━━━ Records shown

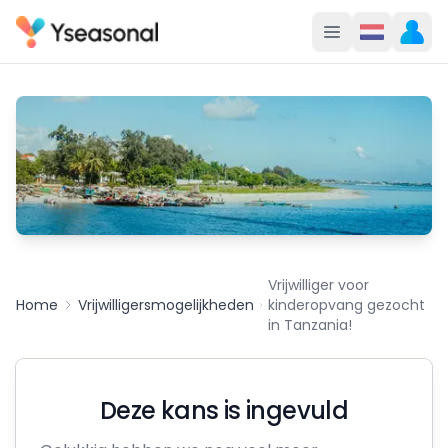
Vrijwilliger voor
Home
Vrijwilligersmogelijkheden
kinderopvang gezocht
in Tanzania!
Deze kans is ingevuld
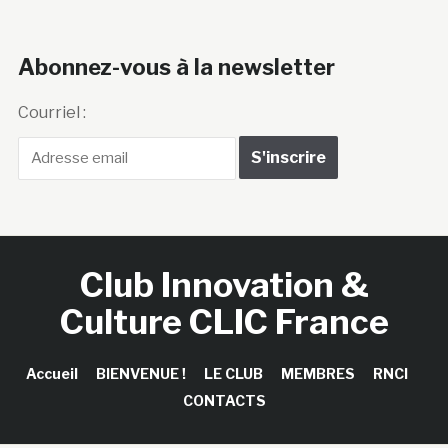
Abonnez-vous à la newsletter
Courriel :
Club Innovation &
Culture CLIC France
Accueil
BIENVENUE !
LE CLUB
MEMBRES
RNCI
CONTACTS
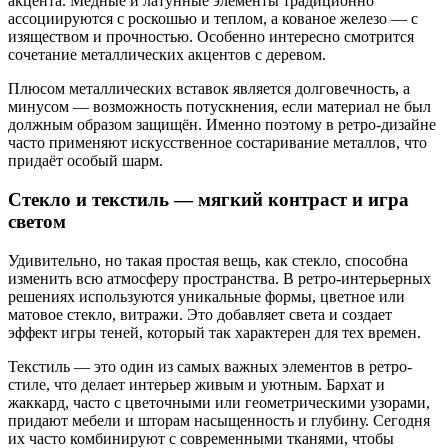
акцента. Медные и латунные элементы традиционно
ассоциируются с роскошью и теплом, а кованое железо — с
изяществом и прочностью. Особенно интересно смотрится
сочетание металлических акцентов с деревом.
Плюсом металлических вставок является долговечность, а
минусом — возможность потускнения, если материал не был
должным образом защищён. Именно поэтому в ретро-дизайне
часто применяют искусственное состаривание металлов, что
придаёт особый шарм.
Стекло и текстиль — мягкий контраст и игра
светом
Удивительно, но такая простая вещь, как стекло, способна
изменить всю атмосферу пространства. В ретро-интерьерных
решениях используются уникальные формы, цветное или
матовое стекло, витражи. Это добавляет света и создает
эффект игры теней, который так характерен для тех времен.
Текстиль — это один из самых важных элементов в ретро-
стиле, что делает интерьер живым и уютным. Бархат и
жаккард, часто с цветочными или геометрическими узорами,
придают мебели и шторам насыщенность и глубину. Сегодня
их часто комбинируют с современными тканями, чтобы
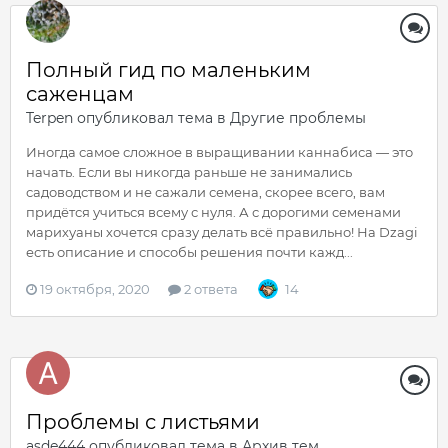
Полный гид по маленьким
саженцам
Terpen
опубликовал тема в
Другие проблемы
Иногда самое сложное в выращивании каннабиса — это
начать. Если вы никогда раньше не занимались
садоводством и не сажали семена, скорее всего, вам
придётся учиться всему с нуля. А с дорогими семенами
марихуаны хочется сразу делать всё правильно! На Dzagi
есть описание и способы решения почти кажд...
19 октября, 2020
2 ответа
14
Проблемы с листьями
asde444
опубликовал тема в
Архив тем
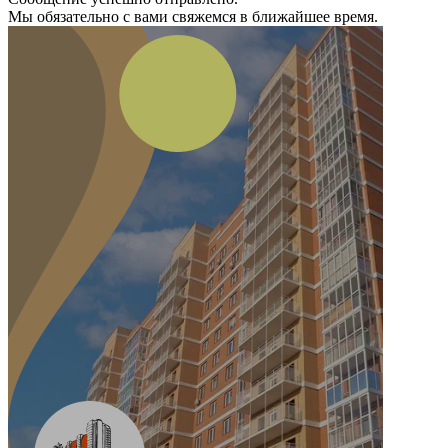
Мы обязательно с вами свяжемся в ближайшее время.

━━━━━━

◆ **Aim of the task**: For each line in the records that contains the word "ретро", make a copy.

◆ **Exercise solution**:
должным образом защищён. Именно поэтому в ретро-дизайне
изменить всю атмосферу пространства. В ретро-интерьерных
Текстиль — это один из самых важных элементов в ретро-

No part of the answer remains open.